Organizing my DVDs and CDs has also been easy, because I decided to simply donate all of them. It’s a little sad; I used to spend so much of my leftover money on the $5 movie bin at Barnes & Noble, and I dreamed of having a giant DVD library. But now they are all simply more stuff I don’t need. I hardly ever watched them in my old apartment, and I certainly won’t now that I don’t even have my roommate’s Xbox to view them with. I am working through digitizing my DVDs (read: having Peter do it) so that I don’t lose all the movies I may want to watch one day, but I can’t wait to get the big box of them out of my apartment.

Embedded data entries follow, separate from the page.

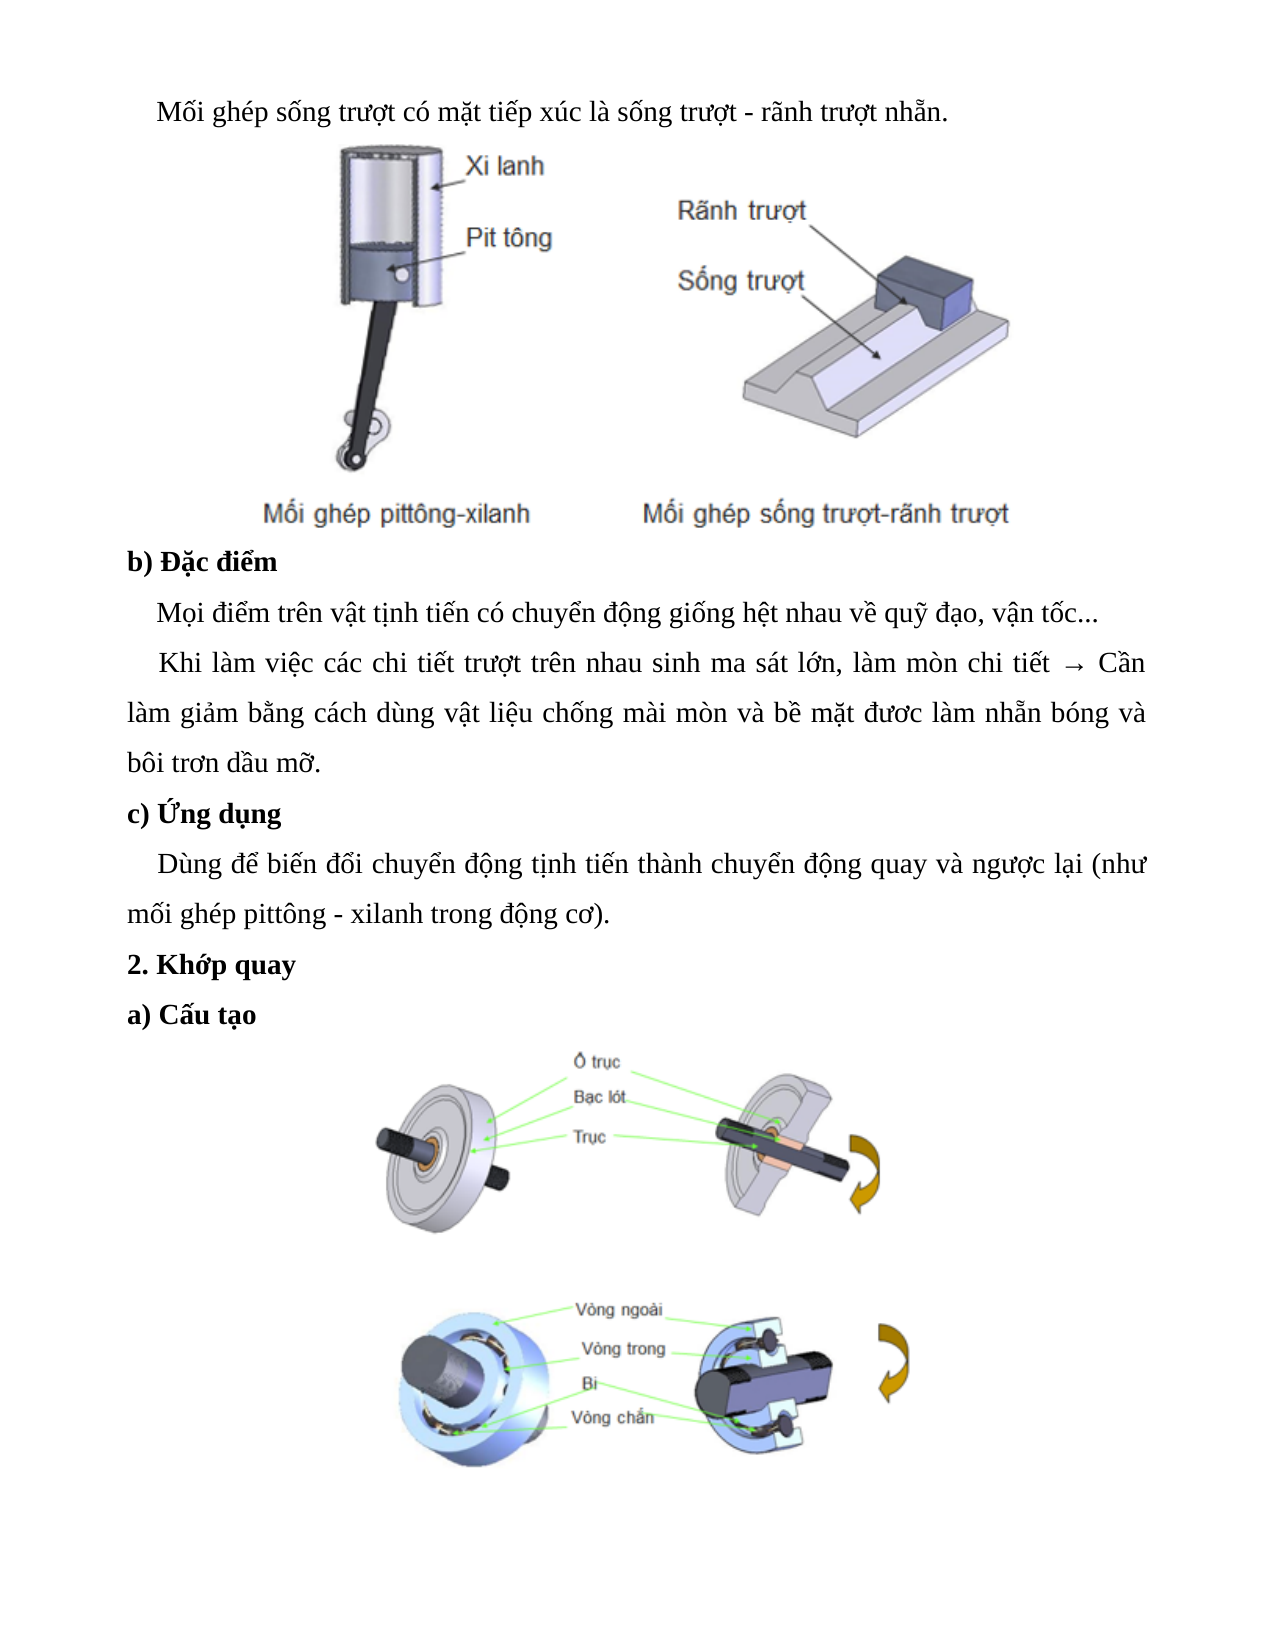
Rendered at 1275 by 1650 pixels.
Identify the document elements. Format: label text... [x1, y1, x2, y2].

text c) Ứng dụng [127, 796, 1148, 829]
text a) Cấu tạo [127, 997, 1148, 1031]
text Mối ghép sống trượt có mặt tiếp xúc là sống trượt - rãnh trượt nhẵn. [127, 94, 1148, 127]
text b) Đặc điểm [127, 544, 1148, 578]
text Khi làm việc các chi tiết trượt trên nhau sinh ma sát lớn, làm mòn chi tiết → Cần làm giảm bằng cách dùng vật liệu chống mài mòn và bề mặt đươc làm nhẵn bóng và bôi trơn dầu mỡ. [127, 645, 1148, 779]
text Mọi điểm trên vật tịnh tiến có chuyển động giống hệt nhau về quỹ đạo, vận tốc... [127, 595, 1148, 628]
picture [260, 144, 1015, 531]
picture [363, 1047, 913, 1472]
text Dùng để biến đổi chuyển động tịnh tiến thành chuyển động quay và ngược lại (như mối ghép pittông - xilanh trong động cơ). [127, 846, 1148, 930]
text 2. Khớp quay [127, 947, 1148, 980]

One thing I’m glad I spent a little more time on was my jewelry. I have a couple of clear plastic organizers that, in theory, make it easy to organize it all, but that ended up in me just throwing things in their general vicinity, to the point where they looked like this:
I knew I wasn’t wearing half of the stuff here, and even though nothing I own is expensive/fine jewelry, I wasn’t treating any of it nicely by tossing it haphazardly onto my dresser. Here’s how it looks after some much-needed sifting (and donating roughly half of it):
I made sure to put necklaces in their own compartments, so that they don’t get tangled up in one another. I also unearthed a few pairs of beloved earrings that I’d sort of forgotten about, because they were so out of sight. I’m now more excited to pick out the accessories I want to wear each day, because they are so clearly on display in my bedroom. I should also mention that sifting through my jewelry box specifically is something that I’ve been putting off for maybe a year — and it took me all of 30 minutes to do.
So, if there’s any pattern for me to notice here, it’s that none of the parts of this challenge individually took very long to do. I know that’s a truth a lot of people figured out a long time ago (or even grew up knowing), but it’s still motivating for me to move into this new apartment on a good foot, clutter-wise. And of course, my stuff-situation still isn’t perfect; I need a new organizational system for important documents and such; I still have plenty of pictures I need to hang up; I certainly still feel like I could still manage to get rid of some clothes, even after giving several garbage bags-worth of them away. But it’s good to feel like I didn’t move into my new place with a bunch of excess, and I’m hopeful that will make not acquiring more to be a lot easier.